Einwohnerfragestunde zum städtischen Haushalt
Die Bürgerinitiative ‚Demokratie wagen!’ nutzt erneut die Einwohnerfragestunde des Rates der Stadt Gütersloh, um mehr Transparenz für den städtischen Haushalt zu bekommen. Dies ist ein Schritt zur Vorbereitung für den anstehenden Bürgerhaushalt im nächsten Jahr. Bereits im Juni hatte die Initiative Fragen zur Qualität der aktuellen Schulden, zum Zins- und Schuldenmanagement sowie zu eventuellen Spekulationsgeschäften gestellt. Die sehr ausführlichen Antworten von Kämmerin Frau Lang deuten auf ein solides Finanzmanagement der Stadt hin. Im Vergleich zu den Investitionskrediten scheinen die Kassenkredite, zumindest in der Momentaufnahme für Ende Mai, sehr gering zu sein.
Darüber hinaus betreibt die Stadt ein Zins- und Schuldenmanagement, um unterschiedliche Marktsituationen für günstige Zinssätze über möglichst lange Zeiträume ausnutzen zu können.
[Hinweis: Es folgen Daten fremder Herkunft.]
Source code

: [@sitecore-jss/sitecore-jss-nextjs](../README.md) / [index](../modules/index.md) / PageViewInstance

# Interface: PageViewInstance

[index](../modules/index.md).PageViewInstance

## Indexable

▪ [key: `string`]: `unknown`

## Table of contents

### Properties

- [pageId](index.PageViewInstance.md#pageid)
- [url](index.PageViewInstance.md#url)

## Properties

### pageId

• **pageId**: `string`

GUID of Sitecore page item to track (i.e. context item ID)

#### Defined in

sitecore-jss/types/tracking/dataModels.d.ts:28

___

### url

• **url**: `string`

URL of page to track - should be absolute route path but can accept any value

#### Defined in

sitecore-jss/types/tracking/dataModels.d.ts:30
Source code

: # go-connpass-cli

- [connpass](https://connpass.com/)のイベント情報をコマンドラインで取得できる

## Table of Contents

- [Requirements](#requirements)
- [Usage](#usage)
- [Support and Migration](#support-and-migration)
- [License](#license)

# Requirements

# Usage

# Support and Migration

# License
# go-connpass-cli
Zinsanpassungstermine werden so verteilt, dass in jedem der folgenden Jahre für maximal 15% der Kredite die Zinsbindung auslaufe, so die Antwort der Kämmerin.
Mit dem Ziel, Ausgaben und Risiken gering zu halten, werde bewusst von Zinsgeschäften Abstand genommen, deren Risiko als zu hoch oder unkalkulierbar angesehen werde. Vor dem Abschluss werde grundsätzlich das Rechnungsprüfungsamt eingeschaltet und so sei es bisher weder zu negativen Folgen für die Stadt noch zu Beanstandungen gekommen, berichtete Frau Lang.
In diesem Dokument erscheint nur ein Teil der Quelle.